Worum es geht: Welchen Staudamm besuchte Süleyman Demirel laut dem gegebenen Text während einer USA-Reise?

Gegebener Text:
########################################

Im zentralen Teil der Ausstellung sind Miniaturmodelle von einigen der größten künstlichen Seen Anatoliens als Glasskulpturen nachgebaut. Es scheint so, als wären die Skulpturen mit Metallstäben auf ihre glänzenden schwarzen Sockel geheftet worden. Dabei handelt es sich möglicherweise um einen weiteren Hinweis auf den Transplantationsprozess. Die filigrane Konstruktion aus Glasplatten lässt die Skulpturen wie Höhenmodelle wirken, die Umfang und Tiefe der Seen zeigen. Das glatte Design verleiht der Ausstellung das Aussehen einer wohlhabenden Konzernumgebung, und die Glasskulpturen ähneln den Kristalltrophäen im Büro eines Generaldirektors, als wären sie Miniaturmonumente einer geschäftlichen Eroberung. Die äußerst zarte und dabei kostbare Erscheinung der gläsernen Objekte lenkt die Aufmerksamkeit auf die Zerbrechlichkeit der künstlichen Seen und die Ungewissheit ihrer ökologischen Folgen.

Ein Video-Interview von Demirtaş mit Süleyman Demirel, einem ehemaligen Premierminister der Türkei, konzentriert sich auf eine spätere Etappe in der wirtschaftlichen Entwicklung des Landes und zieht weitere Parallelen zwischen der staatlichen Politik und dem staatlichen Industrialisierungsprogramm. Demirel ist ein begabter Redner, der die Rhetorik des nationalen Fortschritts benützt, um die Vergangenheit mit der Gegenwart zu verknüpfen und die anhaltende staatliche Förderung für den Bau von Wasserkraftwerken zu rechtfertigen. Er hält eine inspirierende Rede über den Besuch des Hoover-Staudamms während einer USA-Reise und spricht vom Wunsch, ein Bauwerk zu errichten, das seinem eigenen Land eine vergleichbare Menge an Kraft und Energie nutzbar machen sollte. Dann hebt er zu einer anregenden Erzählung darüber an, wie der Bau von Staudämmen in der Türkei während den 1960ern und 1970ern dazu beitrug, die Überschwemmung der Dörfer zu bekämpfen und die ländliche Bevölkerung durch Elektrizität und Landwirtschaft der Armut zu entreißen. Demirel erörtert aber in keiner Weise, wie in den 1980ern die Umsetzung von neoliberalen Strategien in der Türkei die Politik in den Dienst der kapitalistischen Entwicklung stellte, die zu Lasten der nationalen Umwelt- und Naturschutzgesetzgebung erfolgte. Er zieht eine strategisch durchaus trügerische Verbindung zwischen dem frühen nationalen Industrialisierungsprogramm, das die elementaren infrastrukturellen Bedürfnisse der Nation und ihrer Bevölkerung abdeckte, und der gegenwärtigen und zukünftigen Industrialisierungsgeschwindigkeit, die sich drastisch erhöht hat, um das Wachstum einer exportorientierten Wirtschaft zu ermöglichen. Tatsächlich bekommt der Gewinn, der eine solche Ökonomie den Unternehmensinteressen bringt, meist einen höheren Stellenwert als die Grundbedürfnisse der Öffentlichkeit, und zwar saubere Luft und sauberes Wasser, ganz zu schweigen vom Recht auf Naturschutzgebiete und andere Lebensräume, die nicht durch Entwicklung verschmutzt wurden.

########################################

Ausgewählte Zeilen:
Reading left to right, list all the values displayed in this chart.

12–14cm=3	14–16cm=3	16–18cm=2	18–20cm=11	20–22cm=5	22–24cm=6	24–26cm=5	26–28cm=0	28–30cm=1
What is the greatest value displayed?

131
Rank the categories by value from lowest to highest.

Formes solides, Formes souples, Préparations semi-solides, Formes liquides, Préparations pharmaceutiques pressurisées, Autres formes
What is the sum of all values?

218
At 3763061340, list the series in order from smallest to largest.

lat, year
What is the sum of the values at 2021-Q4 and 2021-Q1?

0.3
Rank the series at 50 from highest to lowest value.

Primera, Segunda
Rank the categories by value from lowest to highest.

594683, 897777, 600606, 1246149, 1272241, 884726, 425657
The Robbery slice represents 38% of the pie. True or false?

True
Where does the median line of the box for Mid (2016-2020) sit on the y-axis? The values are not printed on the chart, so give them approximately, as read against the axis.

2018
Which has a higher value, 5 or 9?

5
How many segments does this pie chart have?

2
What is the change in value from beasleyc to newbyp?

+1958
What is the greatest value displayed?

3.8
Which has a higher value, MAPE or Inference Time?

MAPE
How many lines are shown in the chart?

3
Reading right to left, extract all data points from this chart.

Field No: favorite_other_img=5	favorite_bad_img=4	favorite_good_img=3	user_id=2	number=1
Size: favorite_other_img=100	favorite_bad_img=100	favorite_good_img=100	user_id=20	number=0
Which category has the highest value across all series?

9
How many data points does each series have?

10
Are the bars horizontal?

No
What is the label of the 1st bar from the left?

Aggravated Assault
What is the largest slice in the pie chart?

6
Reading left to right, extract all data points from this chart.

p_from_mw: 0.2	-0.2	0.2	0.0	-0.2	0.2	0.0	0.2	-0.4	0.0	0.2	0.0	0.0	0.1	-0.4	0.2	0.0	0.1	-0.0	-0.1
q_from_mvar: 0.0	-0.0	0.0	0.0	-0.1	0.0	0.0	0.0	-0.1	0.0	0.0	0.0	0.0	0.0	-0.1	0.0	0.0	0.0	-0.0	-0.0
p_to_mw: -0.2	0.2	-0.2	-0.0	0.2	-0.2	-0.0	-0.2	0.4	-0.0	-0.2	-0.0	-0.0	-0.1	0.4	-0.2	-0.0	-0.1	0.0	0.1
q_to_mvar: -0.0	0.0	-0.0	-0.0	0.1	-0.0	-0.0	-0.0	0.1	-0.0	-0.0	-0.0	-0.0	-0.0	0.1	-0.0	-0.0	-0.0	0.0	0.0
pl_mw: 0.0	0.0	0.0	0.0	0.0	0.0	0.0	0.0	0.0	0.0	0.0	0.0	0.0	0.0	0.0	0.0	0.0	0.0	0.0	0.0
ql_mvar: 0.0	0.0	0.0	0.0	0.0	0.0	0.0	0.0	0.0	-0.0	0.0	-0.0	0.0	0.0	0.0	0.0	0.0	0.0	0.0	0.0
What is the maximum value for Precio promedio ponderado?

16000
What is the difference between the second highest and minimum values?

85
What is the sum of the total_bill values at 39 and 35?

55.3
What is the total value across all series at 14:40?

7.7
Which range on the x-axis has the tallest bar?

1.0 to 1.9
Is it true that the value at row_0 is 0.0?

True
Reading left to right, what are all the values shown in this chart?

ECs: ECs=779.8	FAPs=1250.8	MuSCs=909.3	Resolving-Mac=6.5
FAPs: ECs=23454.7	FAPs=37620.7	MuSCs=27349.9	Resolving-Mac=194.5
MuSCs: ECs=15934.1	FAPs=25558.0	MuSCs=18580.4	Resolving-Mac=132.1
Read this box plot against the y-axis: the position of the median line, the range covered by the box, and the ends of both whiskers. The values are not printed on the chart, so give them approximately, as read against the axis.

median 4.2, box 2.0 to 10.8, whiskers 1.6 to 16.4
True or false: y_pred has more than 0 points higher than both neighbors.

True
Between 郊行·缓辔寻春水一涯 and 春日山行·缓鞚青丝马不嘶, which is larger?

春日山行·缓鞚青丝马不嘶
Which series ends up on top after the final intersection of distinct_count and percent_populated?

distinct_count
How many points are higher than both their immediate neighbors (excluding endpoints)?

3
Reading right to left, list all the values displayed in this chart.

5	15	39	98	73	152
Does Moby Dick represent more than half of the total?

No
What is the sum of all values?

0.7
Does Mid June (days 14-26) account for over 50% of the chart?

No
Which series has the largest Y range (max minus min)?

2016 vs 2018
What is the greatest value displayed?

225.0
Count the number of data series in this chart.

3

########################################

Gelöste Aufgabe: Den Hoover-Staudamm.